→ Problem to solve:
In the rows below, convert every line from the one containing "#### 3.1.1. TR-01 (TC-01)" through the one containing "#### 3.1.4. TR-04 (TC-04)", both included, into a JSON list of strings with one string per line. Leave out blank lines.

→ Records to use:
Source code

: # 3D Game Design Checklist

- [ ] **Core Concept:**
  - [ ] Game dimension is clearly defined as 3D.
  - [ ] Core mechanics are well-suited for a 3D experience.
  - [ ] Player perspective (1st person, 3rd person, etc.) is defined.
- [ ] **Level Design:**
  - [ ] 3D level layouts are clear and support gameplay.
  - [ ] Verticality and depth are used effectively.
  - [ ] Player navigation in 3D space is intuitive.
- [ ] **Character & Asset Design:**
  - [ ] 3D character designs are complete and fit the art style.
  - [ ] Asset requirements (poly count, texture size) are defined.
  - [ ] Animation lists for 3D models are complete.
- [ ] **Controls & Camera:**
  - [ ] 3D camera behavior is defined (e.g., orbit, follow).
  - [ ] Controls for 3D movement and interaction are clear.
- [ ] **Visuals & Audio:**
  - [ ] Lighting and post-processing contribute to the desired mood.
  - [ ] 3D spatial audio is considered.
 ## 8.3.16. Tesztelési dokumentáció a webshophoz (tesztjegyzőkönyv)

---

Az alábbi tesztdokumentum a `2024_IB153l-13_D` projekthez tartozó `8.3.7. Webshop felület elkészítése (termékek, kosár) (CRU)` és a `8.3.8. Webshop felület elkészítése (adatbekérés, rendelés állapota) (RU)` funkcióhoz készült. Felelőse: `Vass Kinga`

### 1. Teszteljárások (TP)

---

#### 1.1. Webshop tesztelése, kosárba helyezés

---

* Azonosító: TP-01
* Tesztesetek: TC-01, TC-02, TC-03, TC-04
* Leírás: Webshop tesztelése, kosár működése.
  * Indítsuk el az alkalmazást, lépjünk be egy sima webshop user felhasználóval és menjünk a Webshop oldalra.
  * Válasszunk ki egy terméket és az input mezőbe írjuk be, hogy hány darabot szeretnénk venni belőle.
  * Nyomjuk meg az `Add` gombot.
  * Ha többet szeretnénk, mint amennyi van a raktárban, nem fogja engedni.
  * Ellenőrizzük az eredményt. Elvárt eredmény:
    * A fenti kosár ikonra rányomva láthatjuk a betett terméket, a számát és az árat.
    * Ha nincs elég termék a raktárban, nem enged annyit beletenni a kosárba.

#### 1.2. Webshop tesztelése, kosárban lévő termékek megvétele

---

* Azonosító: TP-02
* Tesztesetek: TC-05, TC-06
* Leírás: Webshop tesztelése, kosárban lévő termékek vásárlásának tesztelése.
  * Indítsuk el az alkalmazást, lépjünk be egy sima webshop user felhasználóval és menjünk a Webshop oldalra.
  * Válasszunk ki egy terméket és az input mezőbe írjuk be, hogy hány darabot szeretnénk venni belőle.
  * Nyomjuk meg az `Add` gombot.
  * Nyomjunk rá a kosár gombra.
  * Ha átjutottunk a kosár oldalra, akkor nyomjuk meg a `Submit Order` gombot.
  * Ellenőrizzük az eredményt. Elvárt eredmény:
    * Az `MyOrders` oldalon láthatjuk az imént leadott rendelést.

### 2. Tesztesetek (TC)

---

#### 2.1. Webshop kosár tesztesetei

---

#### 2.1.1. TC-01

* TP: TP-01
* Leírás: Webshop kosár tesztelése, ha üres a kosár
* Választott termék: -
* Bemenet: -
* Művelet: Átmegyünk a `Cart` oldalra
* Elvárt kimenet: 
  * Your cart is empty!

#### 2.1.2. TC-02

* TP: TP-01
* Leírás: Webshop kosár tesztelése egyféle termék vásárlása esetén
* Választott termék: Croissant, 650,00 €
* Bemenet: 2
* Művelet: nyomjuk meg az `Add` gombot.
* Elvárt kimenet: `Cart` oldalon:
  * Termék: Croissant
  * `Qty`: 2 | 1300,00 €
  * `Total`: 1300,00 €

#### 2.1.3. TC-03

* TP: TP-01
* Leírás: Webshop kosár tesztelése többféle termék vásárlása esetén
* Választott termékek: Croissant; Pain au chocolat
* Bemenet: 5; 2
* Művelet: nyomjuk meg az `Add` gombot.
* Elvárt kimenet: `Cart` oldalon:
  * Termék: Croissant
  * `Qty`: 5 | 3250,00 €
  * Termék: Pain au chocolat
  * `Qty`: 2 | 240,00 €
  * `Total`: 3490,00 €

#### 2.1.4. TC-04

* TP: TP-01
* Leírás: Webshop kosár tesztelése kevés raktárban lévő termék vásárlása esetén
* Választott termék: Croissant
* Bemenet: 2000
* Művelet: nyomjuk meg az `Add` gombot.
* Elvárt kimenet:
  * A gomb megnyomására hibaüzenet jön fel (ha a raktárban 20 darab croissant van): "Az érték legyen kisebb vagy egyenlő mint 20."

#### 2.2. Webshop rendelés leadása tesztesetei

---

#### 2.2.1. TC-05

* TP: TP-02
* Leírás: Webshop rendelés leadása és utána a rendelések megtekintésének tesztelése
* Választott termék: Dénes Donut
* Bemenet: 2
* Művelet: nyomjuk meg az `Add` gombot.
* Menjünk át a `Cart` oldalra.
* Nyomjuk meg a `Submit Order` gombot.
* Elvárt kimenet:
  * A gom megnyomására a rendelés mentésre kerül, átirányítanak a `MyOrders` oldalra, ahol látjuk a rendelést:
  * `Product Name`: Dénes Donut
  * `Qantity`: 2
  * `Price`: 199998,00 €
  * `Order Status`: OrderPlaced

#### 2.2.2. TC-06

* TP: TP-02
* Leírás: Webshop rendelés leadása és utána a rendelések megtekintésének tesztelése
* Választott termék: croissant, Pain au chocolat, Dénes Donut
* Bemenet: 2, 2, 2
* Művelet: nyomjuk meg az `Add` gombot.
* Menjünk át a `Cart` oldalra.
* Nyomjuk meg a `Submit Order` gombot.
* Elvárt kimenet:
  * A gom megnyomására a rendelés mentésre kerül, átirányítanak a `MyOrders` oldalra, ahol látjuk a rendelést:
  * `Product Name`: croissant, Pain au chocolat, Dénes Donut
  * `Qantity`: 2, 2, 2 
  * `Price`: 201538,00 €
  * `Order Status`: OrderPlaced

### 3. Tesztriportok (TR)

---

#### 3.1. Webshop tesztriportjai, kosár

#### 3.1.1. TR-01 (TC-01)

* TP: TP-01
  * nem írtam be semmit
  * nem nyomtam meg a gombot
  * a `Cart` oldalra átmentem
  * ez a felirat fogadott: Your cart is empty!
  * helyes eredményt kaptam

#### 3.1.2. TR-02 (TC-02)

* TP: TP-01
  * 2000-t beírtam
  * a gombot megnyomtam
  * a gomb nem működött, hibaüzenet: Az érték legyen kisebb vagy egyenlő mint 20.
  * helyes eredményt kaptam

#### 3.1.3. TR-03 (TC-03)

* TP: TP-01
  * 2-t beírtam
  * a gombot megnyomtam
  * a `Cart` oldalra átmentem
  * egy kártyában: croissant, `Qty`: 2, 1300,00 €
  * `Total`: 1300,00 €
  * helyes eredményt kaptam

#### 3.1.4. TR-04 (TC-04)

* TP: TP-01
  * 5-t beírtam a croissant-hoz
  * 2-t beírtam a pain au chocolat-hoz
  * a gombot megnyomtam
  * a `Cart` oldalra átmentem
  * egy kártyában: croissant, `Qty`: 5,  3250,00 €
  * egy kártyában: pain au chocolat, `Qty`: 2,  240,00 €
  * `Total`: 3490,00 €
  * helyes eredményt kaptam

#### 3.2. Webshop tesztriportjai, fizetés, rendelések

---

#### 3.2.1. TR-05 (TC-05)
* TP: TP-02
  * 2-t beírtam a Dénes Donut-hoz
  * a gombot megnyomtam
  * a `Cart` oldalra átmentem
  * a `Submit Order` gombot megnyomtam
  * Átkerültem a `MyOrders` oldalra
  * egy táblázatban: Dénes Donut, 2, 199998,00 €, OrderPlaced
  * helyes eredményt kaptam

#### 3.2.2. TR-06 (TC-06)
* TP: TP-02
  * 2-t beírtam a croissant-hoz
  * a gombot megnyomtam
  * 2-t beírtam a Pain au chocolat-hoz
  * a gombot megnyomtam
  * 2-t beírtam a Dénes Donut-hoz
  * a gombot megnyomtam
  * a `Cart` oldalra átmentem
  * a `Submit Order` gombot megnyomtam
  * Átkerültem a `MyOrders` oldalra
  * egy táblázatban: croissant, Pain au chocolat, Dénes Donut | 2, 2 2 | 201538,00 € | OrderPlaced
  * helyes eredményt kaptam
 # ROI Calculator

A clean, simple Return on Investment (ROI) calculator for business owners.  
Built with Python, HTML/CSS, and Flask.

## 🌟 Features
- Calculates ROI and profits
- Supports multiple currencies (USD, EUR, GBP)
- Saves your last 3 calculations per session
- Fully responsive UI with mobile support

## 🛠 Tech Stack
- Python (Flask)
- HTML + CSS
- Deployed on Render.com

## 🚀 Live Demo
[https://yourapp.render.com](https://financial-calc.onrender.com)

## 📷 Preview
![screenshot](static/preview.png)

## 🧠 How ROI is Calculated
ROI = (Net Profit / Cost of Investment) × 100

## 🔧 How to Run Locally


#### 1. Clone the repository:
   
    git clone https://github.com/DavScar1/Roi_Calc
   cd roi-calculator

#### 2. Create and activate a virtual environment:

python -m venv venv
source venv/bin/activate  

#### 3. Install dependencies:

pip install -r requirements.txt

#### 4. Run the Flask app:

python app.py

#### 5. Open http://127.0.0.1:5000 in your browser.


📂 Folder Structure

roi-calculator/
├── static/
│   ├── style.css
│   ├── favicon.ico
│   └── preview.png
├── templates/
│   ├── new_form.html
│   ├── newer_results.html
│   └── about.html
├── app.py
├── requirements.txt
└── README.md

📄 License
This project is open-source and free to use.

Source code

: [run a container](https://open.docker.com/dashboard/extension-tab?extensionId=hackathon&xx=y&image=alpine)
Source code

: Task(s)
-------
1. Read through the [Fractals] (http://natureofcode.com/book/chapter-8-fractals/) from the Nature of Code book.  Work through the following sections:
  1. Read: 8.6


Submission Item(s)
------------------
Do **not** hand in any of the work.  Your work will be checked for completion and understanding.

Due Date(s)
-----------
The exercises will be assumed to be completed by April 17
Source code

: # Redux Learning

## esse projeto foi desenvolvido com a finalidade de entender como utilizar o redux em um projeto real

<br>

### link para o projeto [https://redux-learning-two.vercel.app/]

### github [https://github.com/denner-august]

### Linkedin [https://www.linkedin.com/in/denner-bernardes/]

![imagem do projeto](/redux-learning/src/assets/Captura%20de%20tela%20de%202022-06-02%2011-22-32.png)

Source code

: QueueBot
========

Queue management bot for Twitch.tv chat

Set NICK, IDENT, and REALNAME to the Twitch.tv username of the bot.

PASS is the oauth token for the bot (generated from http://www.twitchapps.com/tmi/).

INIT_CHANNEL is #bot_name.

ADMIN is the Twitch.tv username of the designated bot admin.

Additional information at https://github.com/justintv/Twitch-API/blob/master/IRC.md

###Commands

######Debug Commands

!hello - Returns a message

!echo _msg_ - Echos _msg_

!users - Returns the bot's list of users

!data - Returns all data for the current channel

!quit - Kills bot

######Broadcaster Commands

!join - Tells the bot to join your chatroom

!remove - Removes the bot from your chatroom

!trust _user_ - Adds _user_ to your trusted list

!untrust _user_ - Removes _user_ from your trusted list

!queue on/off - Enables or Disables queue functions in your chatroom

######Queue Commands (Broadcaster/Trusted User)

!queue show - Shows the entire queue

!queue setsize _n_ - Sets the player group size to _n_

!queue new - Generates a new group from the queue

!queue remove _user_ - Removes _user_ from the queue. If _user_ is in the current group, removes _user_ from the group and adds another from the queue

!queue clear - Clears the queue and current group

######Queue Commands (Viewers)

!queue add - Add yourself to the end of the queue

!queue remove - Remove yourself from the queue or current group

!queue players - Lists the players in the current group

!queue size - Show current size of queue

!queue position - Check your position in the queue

→ Solution for this task:
[
  "#### 3.1.1. TR-01 (TC-01)",
  "* TP: TP-01",
  "  * nem írtam be semmit",
  "  * nem nyomtam meg a gombot",
  "  * a `Cart` oldalra átmentem",
  "  * ez a felirat fogadott: Your cart is empty!",
  "  * helyes eredményt kaptam",
  "#### 3.1.2. TR-02 (TC-02)",
  "* TP: TP-01",
  "  * 2000-t beírtam",
  "  * a gombot megnyomtam",
  "  * a gomb nem működött, hibaüzenet: Az érték legyen kisebb vagy egyenlő mint 20.",
  "  * helyes eredményt kaptam",
  "#### 3.1.3. TR-03 (TC-03)",
  "* TP: TP-01",
  "  * 2-t beírtam",
  "  * a gombot megnyomtam",
  "  * a `Cart` oldalra átmentem",
  "  * egy kártyában: croissant, `Qty`: 2, 1300,00 €",
  "  * `Total`: 1300,00 €",
  "  * helyes eredményt kaptam",
  "#### 3.1.4. TR-04 (TC-04)"
]